Maurice could see that Saltonstall was trembling with emotion. In a flash, he remembered Amouretta. “Oh,” he cried out, in a shocked voice, “a landscape, a thousand times a landscape! Did you think I could have meant the other, the one on the back? Amouretta?

Mr. Saltonstall looked relieved, triumphant, ashamed. “Yes, I did, at first! And why not, when it was just that ribald portrait, and nothing else, that Wrayne showed me there, in an exquisite frame, in his confounded Court of New Departures? I tell you, Maurice Price, I was wild when I saw it. In my heart I vowed vengeance on you and all your tribe. I couldn’t believe it of you—you, of all men; yet there it was before my eyes. I couldn’t let that thing stay there! No man, who felt as I did about Amouretta, could let it stay, to be gaped at by the multitude looking for new sensations in art, and to be written up in the art column of the Sunday papers! Oh, I admit, of course, there was something captivating about it, too; captivating as well as desecrating, yes. Well, I made Wrayne take an oath to put it away, away, out of the world’s sight, and send you a wire.”

Maurice of the compassionate eyes saw the drops of sweat gather on Saltonstall’s lean temples.

“You must know,” said the artist gently, “it was never I who painted that portrait of Amouretta. It was Anthony’s studio assistant; you remember, the lad that died just before our Roman Prize was awarded. If you’ve looked at the painting, you know, of course, there’s diabolically clever work in it.

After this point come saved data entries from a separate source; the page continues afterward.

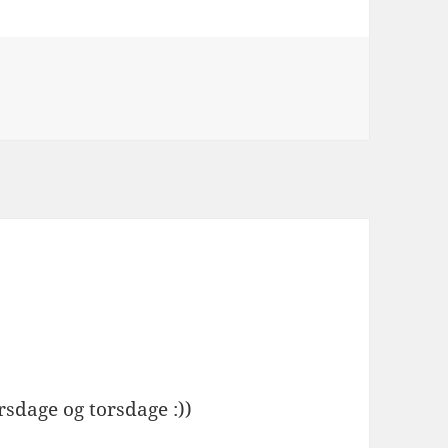
irsdage og torsdage :))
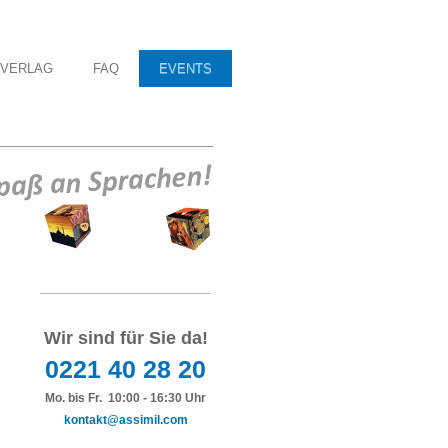
VERLAG
FAQ
EVENTS
Wir sind für Sie da!
0221 40 28 20
Mo. bis Fr. 10:00 - 16:30 Uhr
kontakt@assimil.com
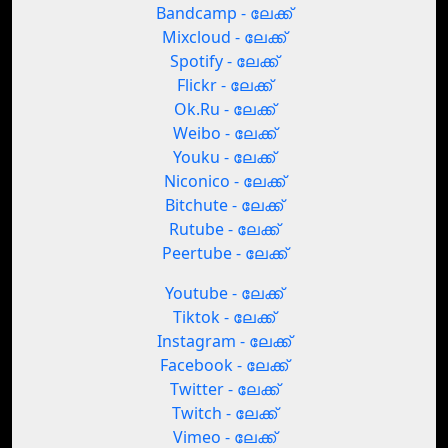
Bandcamp - ലേക്ക്
Mixcloud - ലേക്ക്
Spotify - ലേക്ക്
Flickr - ലേക്ക്
Ok.Ru - ലേക്ക്
Weibo - ലേക്ക്
Youku - ലേക്ക്
Niconico - ലേക്ക്
Bitchute - ലേക്ക്
Rutube - ലേക്ക്
Peertube - ലേക്ക്
Youtube - ലേക്ക്
Tiktok - ലേക്ക്
Instagram - ലേക്ക്
Facebook - ലേക്ക്
Twitter - ലേക്ക്
Twitch - ലേക്ക്
Vimeo - ലേക്ക്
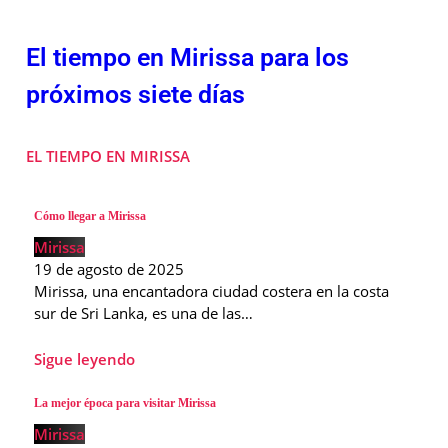
El tiempo en Mirissa para los
próximos siete días
EL TIEMPO EN MIRISSA
Cómo llegar a Mirissa
Mirissa
19 de agosto de 2025
Mirissa, una encantadora ciudad costera en la costa
sur de Sri Lanka, es una de las…
Sigue leyendo
La mejor época para visitar Mirissa
Mirissa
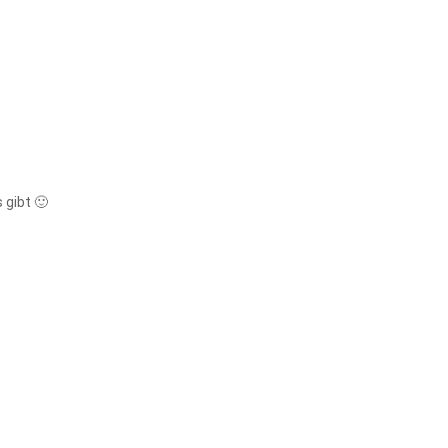
 gibt 🙂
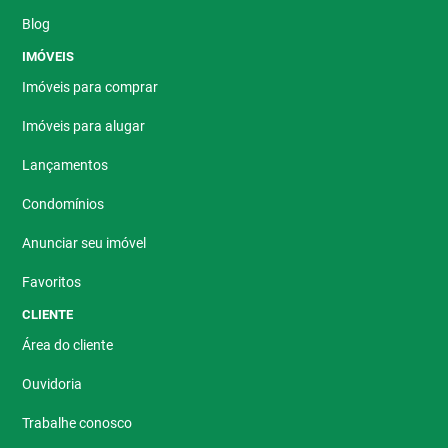
Blog
IMÓVEIS
Imóveis para comprar
Imóveis para alugar
Lançamentos
Condomínios
Anunciar seu imóvel
Favoritos
CLIENTE
Área do cliente
Ouvidoria
Trabalhe conosco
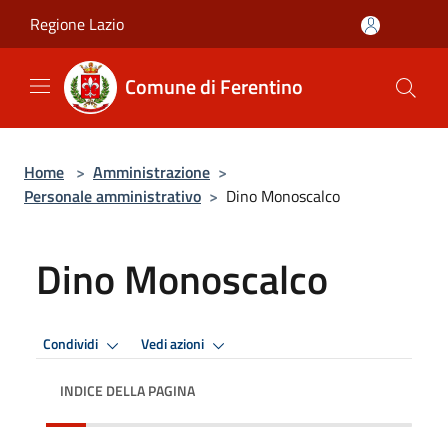
Salta al contenuto principale
Regione Lazio
Comune di Ferentino
Home
>
Amministrazione
>
Personale amministrativo
>
Dino Monoscalco
Dino Monoscalco
Condividi
Vedi azioni
INDICE DELLA PAGINA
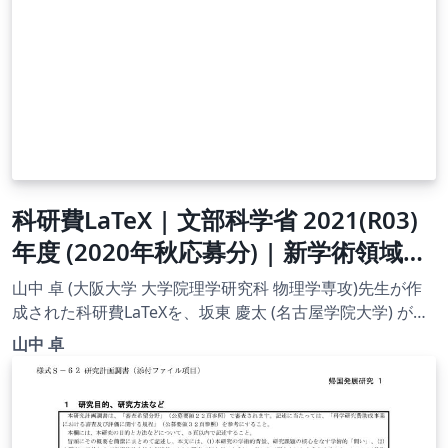
科研費LaTeX | 文部科学省 2021(R03)
年度 (2020年秋応募分) | 新学術領域研
究（終了研究領域) | 2020.09.02
山中 卓 (大阪大学 大学院理学研究科 物理学専攻)先生が作
成された科研費LaTeXを、坂東 慶太 (名古屋学院大学) が了
承を得てテンプレート登録しています。 詳細はこちら↓を
山中 卓
ご確認ください。 http://osksn2.hep.sci.osaka-
u.ac.jp/~taku/kakenhiLaTeX/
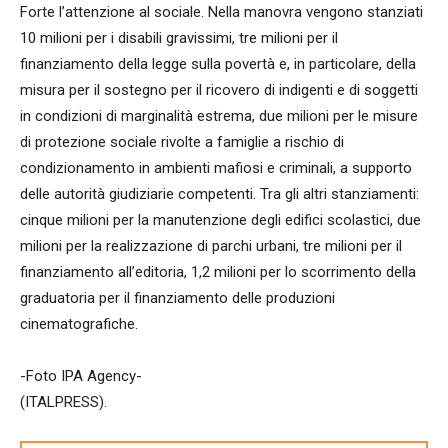
Forte l’attenzione al sociale. Nella manovra vengono stanziati
10 milioni per i disabili gravissimi, tre milioni per il
finanziamento della legge sulla povertà e, in particolare, della
misura per il sostegno per il ricovero di indigenti e di soggetti
in condizioni di marginalità estrema, due milioni per le misure
di protezione sociale rivolte a famiglie a rischio di
condizionamento in ambienti mafiosi e criminali, a supporto
delle autorità giudiziarie competenti. Tra gli altri stanziamenti:
cinque milioni per la manutenzione degli edifici scolastici, due
milioni per la realizzazione di parchi urbani, tre milioni per il
finanziamento all’editoria, 1,2 milioni per lo scorrimento della
graduatoria per il finanziamento delle produzioni
cinematografiche.
-Foto IPA Agency-
(ITALPRESS).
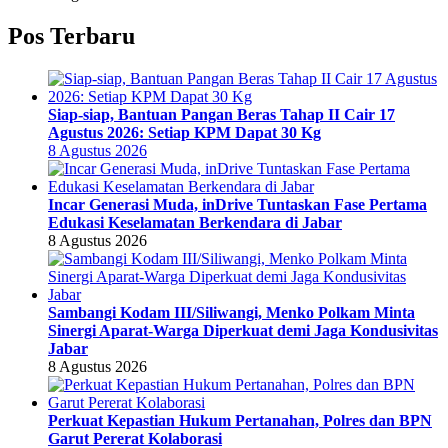
Pos Terbaru
Siap-siap, Bantuan Pangan Beras Tahap II Cair 17
Agustus 2026: Setiap KPM Dapat 30 Kg
8 Agustus 2026
Incar Generasi Muda, inDrive Tuntaskan Fase Pertama
Edukasi Keselamatan Berkendara di Jabar
8 Agustus 2026
Sambangi Kodam III/Siliwangi, Menko Polkam Minta
Sinergi Aparat-Warga Diperkuat demi Jaga Kondusivitas
Jabar
8 Agustus 2026
Perkuat Kepastian Hukum Pertanahan, Polres dan BPN
Garut Pererat Kolaborasi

Those pearls—I couldn’t surpass them! But if you saw only that portrait (and right there, if you please, there’s something that Master Hal will have to explain off the map!) how on earth did you happen to find my landscape?”

Saltonstall smiled in his sad way. “Well, I wanted to be sure Wrayne had kept his word about hiding the picture, so I dropped in on him unexpectedly, yesterday afternoon. Wrayne was all right! The thing was swathed and roped and even sealed. In fact, he had insisted on calling in that famulus of his the day before, when I was there, and having him do all that in my very presence, while he and I sat back and watched.”

“Perfectly good gesture,” laughed Maurice.

“Oh, yes, and in the grand style, I assure you! Queer chap, Wrayne, but he’ll succeed, even though he doesn’t yet know the rudiments of his trade. Can you believe it, he had not observed that the painting was on wood instead of canvas! I was wild to see it again; I made him uncover it and show it to me. My wrath hadn’t gone down with the sun, I can tell you, but I had sense enough left to see that the frame was quite out of the common; good as the Stanford White frames, but different. So I stepped behind to find the maker’s name, if I could; and behold, a landscape of great Price! Wrayne never even knew it was there. Mistake of that famulus, I believe.”

“You liked it?” Maurice put the question almost timidly. The landscape he loved seemed to him suddenly to lose importance, in the presence of his friend’s deep feeling.

“You’ve surpassed your best self in it! I can’t tell why, but there’s something in it that assuages for me the grief of things; something of yourself that you’ve put into it, I suppose,—some beauty or solemnity that was not there, really, until you yourself brought it there, with your own two hands. Perhaps I never knew, till now, why men buy landscapes—” Saltonstall spoke dreamily. His recollective eyes, looking far beyond his listener, seemed to peer into some Paradise not wholly lost.